## Exercise directions
Determine the number of lines in the following entries that hold the word "CROSS". Give only that number.

## Information provided
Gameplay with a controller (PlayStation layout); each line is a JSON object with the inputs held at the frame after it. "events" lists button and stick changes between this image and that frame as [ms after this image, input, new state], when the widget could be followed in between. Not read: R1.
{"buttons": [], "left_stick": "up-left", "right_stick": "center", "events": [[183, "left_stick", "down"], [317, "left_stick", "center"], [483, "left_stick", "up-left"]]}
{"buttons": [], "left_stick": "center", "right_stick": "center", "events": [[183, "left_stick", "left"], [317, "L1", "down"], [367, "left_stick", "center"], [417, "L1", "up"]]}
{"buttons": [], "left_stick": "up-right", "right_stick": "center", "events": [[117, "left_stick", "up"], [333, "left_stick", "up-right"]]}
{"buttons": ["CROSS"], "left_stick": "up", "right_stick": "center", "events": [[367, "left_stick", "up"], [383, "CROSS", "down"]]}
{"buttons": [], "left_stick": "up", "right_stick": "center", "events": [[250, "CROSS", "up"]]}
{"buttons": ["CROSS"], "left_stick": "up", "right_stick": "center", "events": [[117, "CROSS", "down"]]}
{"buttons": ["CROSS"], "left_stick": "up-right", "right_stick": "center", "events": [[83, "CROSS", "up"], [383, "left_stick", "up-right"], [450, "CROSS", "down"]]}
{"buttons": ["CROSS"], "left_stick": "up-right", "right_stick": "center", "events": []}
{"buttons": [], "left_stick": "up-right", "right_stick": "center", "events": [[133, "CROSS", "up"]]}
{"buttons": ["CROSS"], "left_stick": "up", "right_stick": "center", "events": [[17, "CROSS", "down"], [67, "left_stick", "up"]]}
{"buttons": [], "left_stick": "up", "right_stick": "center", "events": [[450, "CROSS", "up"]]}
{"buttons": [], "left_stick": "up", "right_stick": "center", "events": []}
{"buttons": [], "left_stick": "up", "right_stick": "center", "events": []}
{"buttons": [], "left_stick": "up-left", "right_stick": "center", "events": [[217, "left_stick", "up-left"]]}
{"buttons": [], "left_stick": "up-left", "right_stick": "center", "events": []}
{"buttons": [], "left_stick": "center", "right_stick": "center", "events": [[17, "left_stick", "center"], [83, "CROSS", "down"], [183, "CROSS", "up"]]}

## Exercise answer
9